Ray was a Filipino man about the same age of my father. I noticed him because, no kidding, he looked like my father. He would sit in front of the house everyday, and had the expression of a deflated man. His soul seemed to have shrank away from life, he, like my father, seemed to have given up. I would smile at him, and at first, he seemed confused, but soon warmed up to me. I began small talk with him, and one of the things I noticed was that his nails were unusually long.
See, Ray had had a stroke. He couldn't cut his fingernails. Just like my father. So I would cut them for him. Ray had family, but no one talked to him because, I'm guessing, he had been more than a jerk to most of them. Just like my father. He also had an unkempt afro. Just like my father. And you know what? He played the piano. My father? Organist.

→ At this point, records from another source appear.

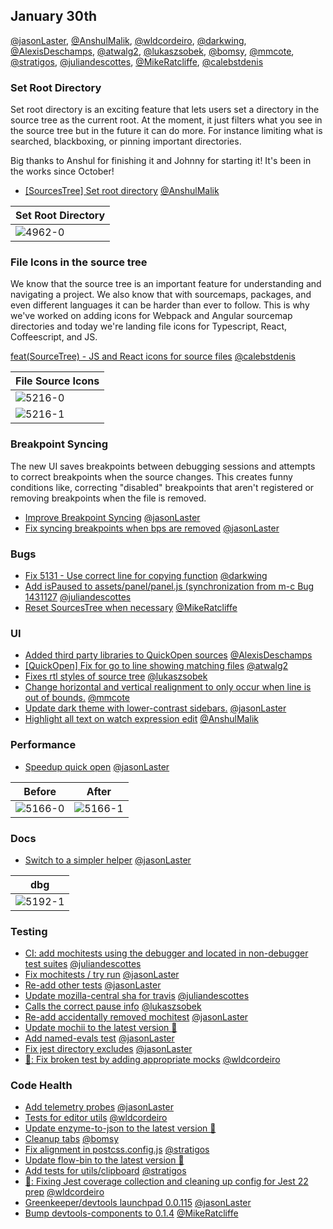 ## January 30th


[@jasonLaster], [@AnshulMalik], [@wldcordeiro], [@darkwing], [@AlexisDeschamps], [@atwalg2], [@lukaszsobek], [@bomsy], [@mmcote], [@stratigos], [@juliandescottes], [@MikeRatcliffe], [@calebstdenis]


### Set Root Directory

Set root directory is an exciting feature that lets users set a directory in the source tree as the current root. At the moment, it just filters what you see in the source tree but in the future it can do more. For instance limiting what is searched, blackboxing, or pinning important directories.

Big thanks to Anshul for finishing it and Johnny for starting it! It's been in the works since October!

+ [[SourcesTree] Set root directory][4962] [@AnshulMalik]

| Set Root Directory |
|--|
| ![4962-0] |

### File Icons in the source tree

We know that the source tree is an important feature for understanding and navigating a project.
We also know that with sourcemaps, packages, and even different languages it can be harder than ever to follow. This is why we've worked on adding icons for Webpack and Angular sourcemap directories and today we're landing file icons for Typescript, React, Coffeescript, and JS.

[feat(SourceTree) - JS and React icons for source files][5216] [@calebstdenis]


| File Source Icons |
|--|
| ![5216-0] |
| ![5216-1] |

### Breakpoint Syncing

The new UI saves breakpoints between debugging sessions and attempts to correct breakpoints when the source changes. This creates funny conditions like, correcting "disabled" breakpoints that aren't registered or removing breakpoints when the file is removed.

+ [Improve Breakpoint Syncing][5160] [@jasonLaster]
+ [Fix syncing breakpoints when bps are removed][5176] [@jasonLaster]

### Bugs

+ [Fix 5131 - Use correct line for copying function][5147] [@darkwing]
+ [Add isPaused to assets/panel/panel.js (synchronization from m-c Bug 1431127][5194] [@juliandescottes]
+ [Reset SourcesTree when necessary][5200] [@MikeRatcliffe]

### UI


+ [Added third party libraries to QuickOpen sources][5154] [@AlexisDeschamps]
+ [[QuickOpen] Fix for go to line showing matching files][5161] [@atwalg2]
+ [Fixes rtl styles of source tree][5180] [@lukaszsobek]
+ [Change horizontal and vertical realignment to only occur when line is out of bounds.][5182] [@mmcote]
+ [Update dark theme with lower-contrast sidebars.][5196] [@jasonLaster]
+ [Highlight all text on watch expression edit][5226] [@AnshulMalik]


### Performance

+ [Speedup quick open][5166] [@jasonLaster]

| Before | After |
|--| -- |
| ![5166-0] | ![5166-1] |

### Docs

+ [Switch to a simpler helper][5192] [@jasonLaster]

| dbg |
|--|
| ![5192-1] |

### Testing

+ [CI: add mochitests using the debugger and located in non-debugger test suites][5197] [@juliandescottes]
+ [Fix mochitests / try run][5202] [@jasonLaster]
+ [Re-add other tests][5208] [@jasonLaster]
+ [Update mozilla-central sha for travis][5211] [@juliandescottes]
+ [Calls the correct pause info][5217] [@lukaszsobek]
+ [Re-add accidentally removed mochitest][5221] [@jasonLaster]
+ [Update mochii to the latest version 🚀][5227]
+ [Add named-evals test][5231] [@jasonLaster]
+ [Fix jest directory excludes][5236] [@jasonLaster]
+ [🐛: Fix broken test by adding appropriate mocks][5242] [@wldcordeiro]


### Code Health


+ [Add telemetry probes][4665] [@jasonLaster]
+ [Tests for editor utils][5129] [@wldcordeiro]
+ [Update enzyme-to-json to the latest version 🚀][5178]
+ [Cleanup tabs][5181] [@bomsy]
+ [Fix alignment in postcss.config.js][5183] [@stratigos]
+ [Update flow-bin to the latest version 🚀][5187]
+ [Add tests for utils/clipboard][5188] [@stratigos]
+ [🔧: Fixing Jest coverage collection and cleaning up config for Jest 22 prep][5193] [@wldcordeiro]
+ [Greenkeeper/devtools launchpad 0.0.115][5199] [@jasonLaster]
+ [Bump devtools-components to 0.1.4][5213] [@MikeRatcliffe]

[4962-0]: https://user-images.githubusercontent.com/7821757/34243491-14c5a780-e647-11e7-9c56-681fb6a581ad.gif
[5154-0]: https://user-images.githubusercontent.com/12681350/35184937-e014014a-fdc9-11e7-8897-aeb58d0f78df.png
[5154-1]: https://user-images.githubusercontent.com/12681350/35184958-21aad4c6-fdca-11e7-9f84-c259af74d12a.png
[5161-0]: https://user-images.githubusercontent.com/23143862/35191645-507af70c-fe4e-11e7-916f-5f81b1a4d53d.png
[5161-1]: https://user-images.githubusercontent.com/23143862/35191649-635a0908-fe4e-11e7-9264-b43861231a31.png
[5166-0]: https://user-images.githubusercontent.com/254562/35196375-35133da2-fe9f-11e7-9fe4-9ff478f43b56.png
[5166-1]: https://user-images.githubusercontent.com/254562/35196376-3cc11308-fe9f-11e7-871a-85f3ceaa6baf.png
[5180-0]: https://user-images.githubusercontent.com/23530054/35303238-869cd7e8-0091-11e8-9230-ad43de7bd182.gif
[5182-0]: https://user-images.githubusercontent.com/14250545/35310212-88069b4c-006d-11e8-98b3-264c0f42a803.gif
[5182-1]: https://user-images.githubusercontent.com/14250545/35310252-b9cc93f2-006d-11e8-97f3-abe4c2c6f822.gif
[5182-2]: https://user-images.githubusercontent.com/14250545/35310438-9e8d662e-006e-11e8-82c2-d2e32e6e0e40.png
[5182-3]: https://user-images.githubusercontent.com/14250545/35310441-a42199b6-006e-11e8-8c0b-88a7da7d5341.png
[5192-0]: https://user-images.githubusercontent.com/254562/35367590-1808ba10-014d-11e8-8c3a-68611e580e49.png
[5192-1]: https://user-images.githubusercontent.com/254562/35367620-4408a4ea-014d-11e8-8f63-171915194297.png
[5216-0]: https://user-images.githubusercontent.com/7321311/35461371-a19f540a-02b5-11e8-8ead-21c9a0ac595c.png
[5216-1]: https://user-images.githubusercontent.com/7321311/35461386-bbc858b8-02b5-11e8-953a-2f311a6f35c1.png
[5216-2]: https://user-images.githubusercontent.com/7321311/35461404-d5ae017e-02b5-11e8-82fb-05e3181ab3dd.png
[5221-0]: https://user-images.githubusercontent.com/254562/35477843-59041cda-039b-11e8-8960-3ae416cdb8c8.png
[5221-1]: https://user-images.githubusercontent.com/254562/35477844-590f63c4-039b-11e8-9a37-14d5ddf88be3.png
[5226-0]: https://user-images.githubusercontent.com/7821757/35484961-50a5baf6-047e-11e8-83de-033402a8529a.gif
[4665]: https://github.com/firefox-devtools/debugger/pull/4665
[4962]: https://github.com/firefox-devtools/debugger/pull/4962
[5129]: https://github.com/firefox-devtools/debugger/pull/5129
[5147]: https://github.com/firefox-devtools/debugger/pull/5147
[5154]: https://github.com/firefox-devtools/debugger/pull/5154
[5160]: https://github.com/firefox-devtools/debugger/pull/5160
[5161]: https://github.com/firefox-devtools/debugger/pull/5161
[5166]: https://github.com/firefox-devtools/debugger/pull/5166
[5176]: https://github.com/firefox-devtools/debugger/pull/5176
[5178]: https://github.com/firefox-devtools/debugger/pull/5178
[5180]: https://github.com/firefox-devtools/debugger/pull/5180
[5181]: https://github.com/firefox-devtools/debugger/pull/5181
[5182]: https://github.com/firefox-devtools/debugger/pull/5182
[5183]: https://github.com/firefox-devtools/debugger/pull/5183
[5187]: https://github.com/firefox-devtools/debugger/pull/5187
[5188]: https://github.com/firefox-devtools/debugger/pull/5188
[5192]: https://github.com/firefox-devtools/debugger/pull/5192
[5193]: https://github.com/firefox-devtools/debugger/pull/5193
[5194]: https://github.com/firefox-devtools/debugger/pull/5194
[5196]: https://github.com/firefox-devtools/debugger/pull/5196
[5197]: https://github.com/firefox-devtools/debugger/pull/5197
[5199]: https://github.com/firefox-devtools/debugger/pull/5199
[5200]: https://github.com/firefox-devtools/debugger/pull/5200
[5202]: https://github.com/firefox-devtools/debugger/pull/5202
[5207]: https://github.com/firefox-devtools/debugger/pull/5207
[5208]: https://github.com/firefox-devtools/debugger/pull/5208
[5211]: https://github.com/firefox-devtools/debugger/pull/5211
[5213]: https://github.com/firefox-devtools/debugger/pull/5213
[5216]: https://github.com/firefox-devtools/debugger/pull/5216
[5217]: https://github.com/firefox-devtools/debugger/pull/5217
[5221]: https://github.com/firefox-devtools/debugger/pull/5221
[5226]: https://github.com/firefox-devtools/debugger/pull/5226
[5227]: https://github.com/firefox-devtools/debugger/pull/5227
[5230]: https://github.com/firefox-devtools/debugger/pull/5230
[5231]: https://github.com/firefox-devtools/debugger/pull/5231
[5232]: https://github.com/firefox-devtools/debugger/pull/5232
[5236]: https://github.com/firefox-devtools/debugger/pull/5236
[5242]: https://github.com/firefox-devtools/debugger/pull/5242
[@jasonLaster]: https://github.com/jasonLaster
[@AnshulMalik]: https://github.com/AnshulMalik
[@wldcordeiro]: https://github.com/wldcordeiro
[@darkwing]: https://github.com/darkwing
[@AlexisDeschamps]: https://github.com/AlexisDeschamps
[@atwalg2]: https://github.com/atwalg2
[@lukaszsobek]: https://github.com/lukaszsobek
[@bomsy]: https://github.com/bomsy
[@mmcote]: https://github.com/mmcote
[@stratigos]: https://github.com/stratigos
[@juliandescottes]: https://github.com/juliandescottes
[@MikeRatcliffe]: https://github.com/MikeRatcliffe
[@calebstdenis]: https://github.com/calebstdenis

I wondered at the fate of it all. Here I was, so many miles away from my daddy, only to land in a place where seriously, I ended up with his twin as my neighbor. I felt that the Universe was giving me someone to act in grace with, someone to connect with who I would naturally have empathy with because, hey, he was just like my father. I could continue with all the things we did together, but I won't cause then it would sound like I'm bigging myself up when that's not the point of the story. The point of the story is Lilly.

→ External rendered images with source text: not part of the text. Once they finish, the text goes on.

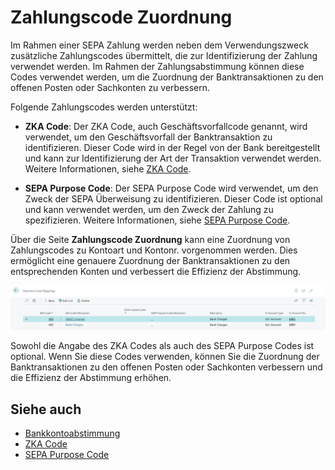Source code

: # Zahlungscode Zuordnung

Im Rahmen einer SEPA Zahlung werden neben dem Verwendungszweck zusätzliche Zahlungscodes übermittelt, die zur Identifizierung der Zahlung verwendet werden. Im Rahmen der Zahlungsabstimmung können diese Codes verwendet werden, um die Zuordnung der Banktransaktionen zu den offenen Posten oder Sachkonten zu verbessern.

Folgende Zahlungscodes werden unterstützt:

- **ZKA Code**: Der ZKA Code, auch Geschäftsvorfallcode genannt, wird verwendet, um den Geschäftsvorfall der Banktransaktion zu identifizieren. Dieser Code wird in der Regel von der Bank bereitgestellt und kann zur Identifizierung der Art der Transaktion verwendet werden.
  Weitere Informationen, siehe [ZKA Code](setup/zka-code.md).

- **SEPA Purpose Code**: Der SEPA Purpose Code wird verwendet, um den Zweck der SEPA Überweisung zu identifizieren. Dieser Code ist optional und kann verwendet werden, um den Zweck der Zahlung zu spezifizieren.
  Weitere Informationen, siehe [SEPA Purpose Code](setup/sepa-purpose-code.md).

Über die Seite **Zahlungscode Zuordnung** kann eine Zuordnung von Zahlungscodes zu Kontoart und Kontonr. vorgenommen werden. Dies ermöglicht eine genauere Zuordnung der Banktransaktionen zu den entsprechenden Konten und verbessert die Effizienz der Abstimmung.

![Zahlungscode Zuordnung](/assets/images/365-business-banking/payment-code-mapping.en-US.png)

Sowohl die Angabe des ZKA Codes als auch des SEPA Purpose Codes ist optional. Wenn Sie diese Codes verwenden, können Sie die Zuordnung der Banktransaktionen zu den offenen Posten oder Sachkonten verbessern und die Effizienz der Abstimmung erhöhen.

## Siehe auch

- [Bankkontoabstimmung](bank-reconciliation.md)
- [ZKA Code](setup/zka-code.md)
- [SEPA Purpose Code](setup/sepa-purpose-code.md)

Who is Lilly? Lilly is my upstairs neighbor now in Copenhagen. She is in her 80s and has just had painful surgery which has rendered everyday life a bit of a challenge for her. She's a talkative woman and when I do get into conversations with her, I understand everything she says despite the fact that she speaks Danish. I know this has a lot to do with the fact that it's because I WANT to know what she is saying. When I speak to Lilly, I think about my grandmother in Trinidad who I can not be with. I give Lilly my telephone number saying that if she needs anything, please call me. We sit and talk about the fact that she has lived in the very same building I am living in for fifty years. She talks about her husband, who is deceased, and who had gone blind. I listen to stories of lives lived, from a woman whose heart oozes with that tender love one can only have when one is in touch with the glory and magic of life.
There are many other such meetings and connections I have made throughout the years...but I think, what a great principle to live one's life by: Missing a family member? Unable to do what you can right there where you are for your family or friends back home? Open your eyes, they are right in front of you: there are always people around you, immediately around you who would cherish a connection with you. Just think if we all did this consistently. Then there would be no lonely people. No people in need of a manicure because they can no longer do it for themselves. No one in need of social services buying groceries for them cause their neighbor offers to pick up a thing or two for them while they go grocery shopping. Connections. It's all about making these connections--that in the end we are all really, part of the same family, regardless of distance, roots and nationality.
Happy Sunday,
the lab
Comments
What's amazing is that your description demonstrates nothing short of a rich life. By connecting with people, our lives are all the more amazing and we can identify the great things AS they happen, as opposed to when it's too late.